I have got something pretty interesting for today's writeup. Infact I don't think anyone has attempted to quantify this particular aspect of processors before, so we will be treading on largely uncharted territory. As with most of the unorthodox hardware content we publish, this one was sourced from DG Lee, someone that pretty much everyone in the pc hardware community knows by now.
Credit @Parkoz Hardware
Level 3 cache on modern Intel and AMD CPUs boosts gaming performance by upto ~10%
Before we begin I think a general recap on caches is in order. Those who want to get to the benchmarks directly can skip the first three paragraphs. Caches are probably one of the most underrated instances of memory in a computer system. A potential gamer looking to build a rig would inquire about cores, ram, gpu, even architecture but very rarely about cache. Just because it is usually not given the spot light and is condemned to the life of fine print, does not make it is any less important than the actual cores themselves. A modern commercial processor has 3 cache levels basically.
Cache level 1, Cache level 2 and Cache level 3 (there is an L4 cache too but lets not get into that just now). The short forms of these (as you will undoubtedly know) is L1, L2 and L3 caches. However, while L1 and L2 caches are dedicated per core and are somewhat closed off in nature, an L3 cache is the general pool of memory that all cores share. Every core inside the modern multi-core processor has its own L1 and L2 cache but there is only one L3 per (entire) die. In terms of speed, you are looking at an ascending order and conventionally L1 is the fastest with L2 slower and so on. However, in recent times, the sped difference between the levels has closed, as the Industry shifts to a more unified-style architecture. In some cases, the L3 cache can even be utilized by an integrated GPU (case and point: Intel). An illustration of Haswell's die layout is attached below:
The question then arises that why don't we simply use a big enough L1 Cache for all cores in the first place? or a fast enough L3 cache only for all cores?. The answer to that question lies in the delicate balance that the cache levels implement, the more tech savvy of our readers would realize that I am of course talking about cache-latency and hit rate tradeoffs. If you create a very large L1 cache, then firstly, you would be wasting precious die space since very few applications need those kind of speeds and secondly the size itself will result in a lowered hit rate. The L3 cache is one example of this where specialized algorithms make sure that cores use the portion of the L3 closest to them to optimize performance. This is why modern processors implement a very small but very fast L1 cache, a slightly bigger but slower L2 cache and a big but slow L3 cache. Some processors now include eDRAM which is basically an L4 Cache and of an even larger size. Anyways, enough of that, lets get down to the nitty gritties of the benchmarks themselves.

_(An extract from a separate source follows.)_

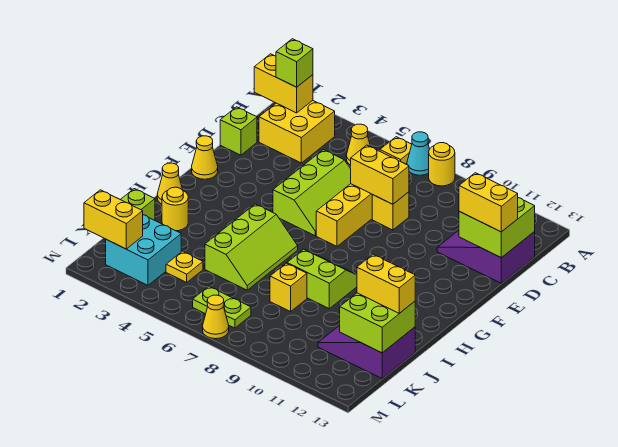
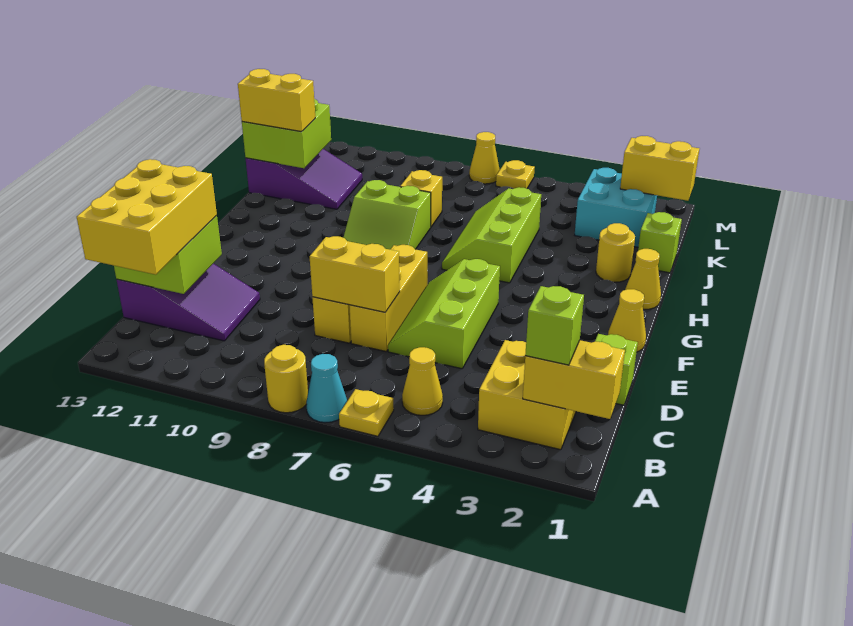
yellow 1x2 brick [459,173,518,232] -> yellow 2x3 brick [77,159,217,275]
yellow 1x1 plate [166,251,203,282] -> yellow 1x1 plate moved to [496,160,535,189]
lime 1x2 plate [193,286,251,328] -> none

[The slides are courtesy of DG Lee]. As you can see, going up from "2MB L3" to "8MB L3" results in an almost 10% boost depending on how much CPU-Bound the scenario is. In the first slide, where the resolution is low and the primary bottleneck is the processor, going up the L3 sizes raises performance by ~10% while as on 1080p it raises performance by ~8%. This allows us to predict a trend. I would be willing to bet that this margin would be very low on 4K resolution and quite high on multi-gpu configurations. Up next we have AMD slides:
Once again we see a similar trend going up from "No L3" to "8MB L3". The scaling is pretty similar, with the only exception being that the scale here starts from No L3 instead of 2MB L3. It is worth pointing out at this stage that AMD steamroller architecture has a significant difference in cache layout. Where each Intel core has its own and private L1, two AMD cores in one Module share L1 cache between themselves. This accounts for why the scale is slightly different, relatively speaking, amongst different AMD CPUs. To those of you who are wondering, yes DG Lee accounted for the difference in processor cores, clock speeds, etc and mentions them in great detail in his original piece (which I would suggest to read if you can stomach the linguistic mess that is Google Translate).